果無峠 (はてなし峠)田中安雄さんを悼む 
         
果無峠は熊野古道の小辺路(こへち)ルートの果無山脈に位置する。熊野古道小辺路は数多い熊野古道のルートの中でも大峯奥駆道に次いで厳しいルートで、
高野山から熊野本宮までの約
70kの行程は標高1000m級の峠が3つ有り、数軒しか無い集落から一旦山道に入ると次の集落までは何時間もかかる。
熊野古道は他に「中辺路」「大雲取・小雲取越え」「大辺路」「伊勢路」等がある。

紀伊半島全域に亘る熊野街道の中で熊野古道とは熊野三山(熊野本宮・熊野速玉神社・熊野那智大社)へ参詣する街道の総称でありコースは30本以上ある。

2004年に熊野古道を含む「紀伊山地の霊場と参詣道」が世界遺産に登録され俄かに脚光を浴びているが
世界遺産に登録される
4年前、福山山岳会で「熊野古道」を徹底的に研究され実行した大先輩が居られた。
2年ほど前に退会された「田中安雄さん」である。
「熊野古道小辺路を完結したら我が山行を完結しても悔いは無い」とまで云われていた。

熊野古道に心血を注がれた田中さんを陰で齋藤楠輔さんが懸命に支えた。そして遂に20005月、L・田中安雄さん SL・齋藤楠輔さんのコンビで
「熊野古道小辺路・前半」が実施され
8 名が参加、不肖、私も加えて頂いた。参加者の一人が数点の短歌を創った。
その一つに、「
リーダーの 後姿の頼もしさ 意気込み感じるサンパツの跡

最終日の朝、五百瀬の宿から眼前の三浦峠を凝視しながら、田中さんは「来年は三浦峠を越え十津川村を過ぎ、果無峠を越える。果無山脈を越えたら熊野本宮は近い」と呟いておられた。
しかし翌年の「小辺路・後半」の出発直前に体調を崩された田中さんは断念され、出発当日は、福山駅で我々を見送ってくれた。断腸の想いであったろうと思う。

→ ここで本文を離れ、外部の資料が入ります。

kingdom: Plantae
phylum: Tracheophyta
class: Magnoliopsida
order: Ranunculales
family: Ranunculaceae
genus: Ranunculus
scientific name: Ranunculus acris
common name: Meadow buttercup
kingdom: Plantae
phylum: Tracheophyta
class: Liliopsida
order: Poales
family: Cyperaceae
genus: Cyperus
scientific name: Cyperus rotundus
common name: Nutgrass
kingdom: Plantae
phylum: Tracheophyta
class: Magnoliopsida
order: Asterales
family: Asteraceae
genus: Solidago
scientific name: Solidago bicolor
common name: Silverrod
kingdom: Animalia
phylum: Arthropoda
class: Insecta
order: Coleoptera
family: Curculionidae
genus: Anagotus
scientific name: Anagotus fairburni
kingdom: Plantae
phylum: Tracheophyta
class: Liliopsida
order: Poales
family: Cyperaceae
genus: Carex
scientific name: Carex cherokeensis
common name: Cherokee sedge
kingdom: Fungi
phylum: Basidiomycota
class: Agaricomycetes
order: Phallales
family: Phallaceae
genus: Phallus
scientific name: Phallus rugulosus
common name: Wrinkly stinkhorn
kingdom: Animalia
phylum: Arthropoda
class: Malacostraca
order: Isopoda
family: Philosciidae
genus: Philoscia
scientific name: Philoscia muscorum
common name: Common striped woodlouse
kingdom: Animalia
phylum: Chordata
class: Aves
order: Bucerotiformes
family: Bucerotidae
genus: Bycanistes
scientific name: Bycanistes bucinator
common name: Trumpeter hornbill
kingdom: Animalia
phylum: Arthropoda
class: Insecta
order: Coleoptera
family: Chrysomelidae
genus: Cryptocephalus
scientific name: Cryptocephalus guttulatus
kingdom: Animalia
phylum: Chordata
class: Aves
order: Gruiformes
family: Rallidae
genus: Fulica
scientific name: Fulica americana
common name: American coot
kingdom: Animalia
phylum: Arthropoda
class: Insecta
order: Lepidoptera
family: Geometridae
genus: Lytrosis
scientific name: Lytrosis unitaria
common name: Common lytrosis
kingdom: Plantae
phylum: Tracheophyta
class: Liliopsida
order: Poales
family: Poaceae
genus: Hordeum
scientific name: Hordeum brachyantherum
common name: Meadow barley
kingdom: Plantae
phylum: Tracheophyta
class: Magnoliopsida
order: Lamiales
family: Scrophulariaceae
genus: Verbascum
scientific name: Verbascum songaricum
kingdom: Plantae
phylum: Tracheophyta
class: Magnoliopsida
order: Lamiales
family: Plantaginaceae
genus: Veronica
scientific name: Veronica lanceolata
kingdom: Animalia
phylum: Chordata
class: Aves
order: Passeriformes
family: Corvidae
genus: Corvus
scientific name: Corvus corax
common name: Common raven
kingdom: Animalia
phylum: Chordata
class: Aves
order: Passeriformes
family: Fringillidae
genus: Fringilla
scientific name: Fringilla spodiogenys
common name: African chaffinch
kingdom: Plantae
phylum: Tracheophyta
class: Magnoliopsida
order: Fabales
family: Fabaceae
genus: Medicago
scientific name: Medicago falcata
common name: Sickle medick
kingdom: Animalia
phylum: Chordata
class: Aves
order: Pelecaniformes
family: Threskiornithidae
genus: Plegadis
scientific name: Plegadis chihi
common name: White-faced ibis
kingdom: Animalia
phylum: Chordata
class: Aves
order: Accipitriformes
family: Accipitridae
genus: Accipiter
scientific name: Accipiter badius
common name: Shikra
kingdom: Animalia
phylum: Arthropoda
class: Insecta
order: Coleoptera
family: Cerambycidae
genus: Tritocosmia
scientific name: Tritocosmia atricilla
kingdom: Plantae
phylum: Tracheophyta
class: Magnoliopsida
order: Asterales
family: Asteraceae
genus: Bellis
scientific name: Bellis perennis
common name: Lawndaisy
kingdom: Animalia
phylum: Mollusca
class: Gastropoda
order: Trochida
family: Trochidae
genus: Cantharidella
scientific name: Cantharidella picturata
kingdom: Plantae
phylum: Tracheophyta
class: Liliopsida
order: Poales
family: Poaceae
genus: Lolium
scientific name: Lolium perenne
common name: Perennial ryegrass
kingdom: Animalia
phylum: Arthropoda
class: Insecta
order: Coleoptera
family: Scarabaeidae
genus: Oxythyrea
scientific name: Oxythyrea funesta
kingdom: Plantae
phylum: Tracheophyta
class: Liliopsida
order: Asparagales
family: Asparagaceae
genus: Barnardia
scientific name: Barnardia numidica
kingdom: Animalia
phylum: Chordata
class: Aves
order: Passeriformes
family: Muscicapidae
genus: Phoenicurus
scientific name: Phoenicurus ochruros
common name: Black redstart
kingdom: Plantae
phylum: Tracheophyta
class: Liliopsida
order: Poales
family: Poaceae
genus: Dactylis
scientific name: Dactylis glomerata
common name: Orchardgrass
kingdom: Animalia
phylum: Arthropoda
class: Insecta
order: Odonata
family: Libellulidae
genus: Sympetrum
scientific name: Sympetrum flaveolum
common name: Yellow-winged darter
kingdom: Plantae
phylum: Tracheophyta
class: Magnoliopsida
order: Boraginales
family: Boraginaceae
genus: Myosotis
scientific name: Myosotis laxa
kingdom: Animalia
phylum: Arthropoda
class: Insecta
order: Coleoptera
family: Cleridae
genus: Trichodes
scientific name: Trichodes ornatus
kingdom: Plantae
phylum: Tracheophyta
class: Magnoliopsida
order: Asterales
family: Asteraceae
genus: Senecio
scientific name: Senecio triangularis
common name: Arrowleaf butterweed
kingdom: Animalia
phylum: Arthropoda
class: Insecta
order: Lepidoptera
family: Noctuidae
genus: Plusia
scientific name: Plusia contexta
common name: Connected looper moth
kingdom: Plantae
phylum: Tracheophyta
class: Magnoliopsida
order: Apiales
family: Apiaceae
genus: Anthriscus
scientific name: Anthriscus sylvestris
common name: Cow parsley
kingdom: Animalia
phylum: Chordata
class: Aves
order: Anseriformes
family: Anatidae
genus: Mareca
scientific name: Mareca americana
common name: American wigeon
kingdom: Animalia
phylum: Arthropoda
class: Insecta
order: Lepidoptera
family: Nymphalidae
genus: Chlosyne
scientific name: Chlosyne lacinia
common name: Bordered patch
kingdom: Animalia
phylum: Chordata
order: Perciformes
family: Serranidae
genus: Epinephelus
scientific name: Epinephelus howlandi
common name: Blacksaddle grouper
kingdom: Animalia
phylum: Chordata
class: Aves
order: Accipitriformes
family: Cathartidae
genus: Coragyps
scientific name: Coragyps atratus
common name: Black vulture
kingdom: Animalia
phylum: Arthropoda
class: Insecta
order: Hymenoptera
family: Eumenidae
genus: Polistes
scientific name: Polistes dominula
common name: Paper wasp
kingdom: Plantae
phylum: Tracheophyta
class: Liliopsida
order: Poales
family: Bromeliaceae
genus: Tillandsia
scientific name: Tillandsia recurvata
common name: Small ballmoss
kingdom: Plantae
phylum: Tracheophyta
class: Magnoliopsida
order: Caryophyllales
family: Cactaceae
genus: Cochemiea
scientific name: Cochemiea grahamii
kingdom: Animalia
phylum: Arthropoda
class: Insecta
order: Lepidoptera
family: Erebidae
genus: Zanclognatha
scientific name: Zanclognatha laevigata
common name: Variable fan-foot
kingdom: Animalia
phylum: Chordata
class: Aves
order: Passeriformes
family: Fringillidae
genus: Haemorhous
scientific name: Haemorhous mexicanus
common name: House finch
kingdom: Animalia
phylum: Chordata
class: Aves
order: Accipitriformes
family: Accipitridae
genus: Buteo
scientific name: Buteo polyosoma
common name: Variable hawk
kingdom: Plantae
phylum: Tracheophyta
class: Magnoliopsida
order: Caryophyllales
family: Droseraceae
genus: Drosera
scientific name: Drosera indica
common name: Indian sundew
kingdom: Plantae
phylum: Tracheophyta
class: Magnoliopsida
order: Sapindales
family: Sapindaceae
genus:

「果無峠」に着いてから携帯電話で田中さんに連絡した。参加者は交互に電話で田中さんに報告したが、女性陣は涙声で声は震え涙ぐんでいた。
下山後、熊野本宮前のタバコ屋の前で女性陣をタクシーで見送った後、ピストンでタクシーが戻るまでの間、齋藤さんと路傍に座り込み、缶ビールで乾杯した。
再び携帯電話で田中さんに連絡した。電話で田中さんに報告する齋藤さんの声も震え、眼が潤んでいた。私は只、ひたすらビールを呑んでいた。

その大先輩の「田中安雄さん」が亡くなられた。63日、ひっそりと息を引き取られた。85年の生涯だった。葬儀に参列できなかったので数日後、齋藤楠輔氏・上原寿美子氏・
横手洋子氏と共に弔問させて頂いた。「坂本龍馬脱藩の道」「熊野古道」・・・・
田中さんに纏わる思い出は短期間ではあるが貴重だ。

私事で恐縮だが 1991年に入会したものの例会山行には参加せず名前だけの会員だった。一緒に入会した仲間4人は、とっくに退会し私も退会を考えていた。
退会を決意した最後の会報の「坂本龍馬脱藩の道研究」が眼に入り、退会の考えを撤回し現在に至っている。

その時のリーダーが田中さん、サブリーダーが齋藤さんだった。

田中さんと共に歩いた「坂本龍馬脱藩の道」の画像が63枚。「熊野古道小辺路前半」の画像が176枚、私のパソコンに入っている。
スライドで見ると、つい先日の出来事の如く鮮やかに蘇る。何度見ても懐かしい。この原稿を書きながら思った。

来年の春頃、私の
体調が少しでも戻り、可能ならば田中さんの遺影と共に果無峠を越えたいと思う。

田中安雄さん 本当に有難うございました。安らかに眠って下さい。